Hank asió con la otra mano la navaja y le rompió la muñeca a Carlos. Este soltó un aullido de dolor y yo me alejé de él, a duras penas, arrastrándome por el sueño. Hank lo levantó a pulso por su brazo y cuando estuvo de pie, se interpuso entre él y yo, que me había refugiado en una esquina del taller. El terror era tal que no era capaz de sentir ni las piernas, ni ninguna parte de mi cuerpo. Me sentía en el aire, como si estuviese sobre una superficie invisible, a varios centímetros del suelo. Todo mi cuerpo temblaba y sufrí espasmos de pura ansiedad. Sin embargo permanecí atenta a cada gesto, cada silencio y cada palabra. Estaba completamente concentrada en lo que sucedía delante de mí, por si debía actuar, o para saber cuando poderme desmayar.

—Vas a pagar por esto. –Escupió mi hermano, sujetándose el brazo con una expresión de rabia animal.

—¿Crees que te voy a dejar ir de aquí? –Preguntó Hank, en un tono tan frío y seco que incluso yo sentí un escalofrío recorriéndome la espalda. Mi hermano tembló unos segundos y después soltó una sonrisa escéptica, pero llena de pánico.

—¿No vas a dejarme ir? –Preguntó, con altanería—. ¿Piensas matarme, acaso? ¡No sabes en el problema que puedes meterte, solo con intentarlo!

—¿Probamos? –Preguntó Hank, alcanzando un martillo de encima de la mesa de trabajo y mi hermano retrocedió hasta dar con la espalda en una estantería, de la que, con el golpe, cayeron algunos frascos que rompieron contra el suelo.

—¡Ni se te ocurra acercarte más! –Exclamó, tembloroso y asustado. Parecía un niño, de nuevo—. Te buscarás un problema, escultor…

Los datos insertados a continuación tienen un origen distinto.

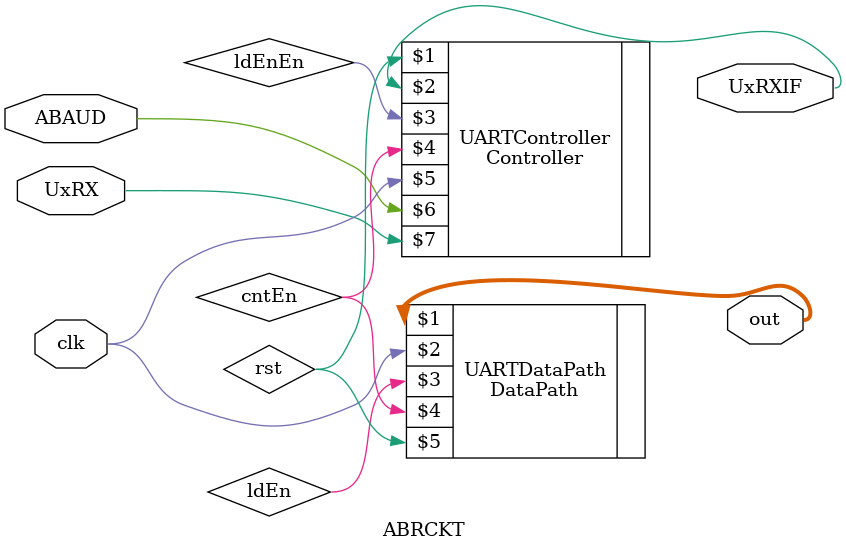
<source format=v>
`timescale 1ps/1ps
module ABRCKT(input clk, ABAUD, UxRX, output UxRXIF, output [7:0] out);
    wire rst,ldEn, cntEn;
    Controller UARTController(rst, UxRXIF, ldEnEn, cntEn, clk, ABAUD, UxRX);
    DataPath UARTDataPath(out, clk, ldEn, cntEn, rst);
endmodule

</source>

—Eres un maldito… —Se acercó Hank, pero yo me puse en pie y sostuve su brazo en el aire. Hank se volvió a mí, sorprendido y asustado. Pero al verme, volvió a renacer su ira y cuando quiso volverse hacia Carlos, este había aprovechado el momento de distracción para escapar, como un ratoncillo. Se había deslizado fuera del taller en dos zancadas, y en otras dos estuvo fuera de la tienda. Las campanillas sonaron con estrépito y la puerta al cerrarse golpeó con un sonido seco. Ese sonido nos rodeó unos instantes antes de desaparecer. Y cuando lo hizo, se llevó consigo la tensión y el calor de la escena.

—Hank… —Murmuré mientras este se debatía en si salir tras él o quedarse conmigo.

—¿Por qué no me has dejado que le aplaste la cabeza? –Me preguntó, aún con el martillo de la mano.

—Es mi hermano, Hank… —Murmuré comenzando a temblar. Después del momento de ansiedad, ahora me sentía fatigada y dolorida.

—Como si es el Papa. –Rezongó con los dientes apretados—. Santo cielo, iba a matarte. –Dijo, y soltó el martillo, como siendo por primera vez consciente de ese hecho.

Al volverse en mi dirección me vio con las manos sujetando el bajo de mi vestido, ensangrentado. Me cogió en volandas y me sentó al borde de la mesa de trabajo. Me levantó el vestido y observó los cortes que tenía en las piernas. También tenía algunos en los brazos. Nada que necesitase ir con un médico.

—Podría haberte matado. –Murmuró él de nuevo, lleno de temor y angustia—. ¿Se puede saber qué diablos quería? ¿Por qué ha venido?

—Tenemos que terminar con esto de una vez. –Dije yo mientras sujetaba sus manos temblorosas—. Hay que firmar la herencia. Hay que deshacerse de ellos ya.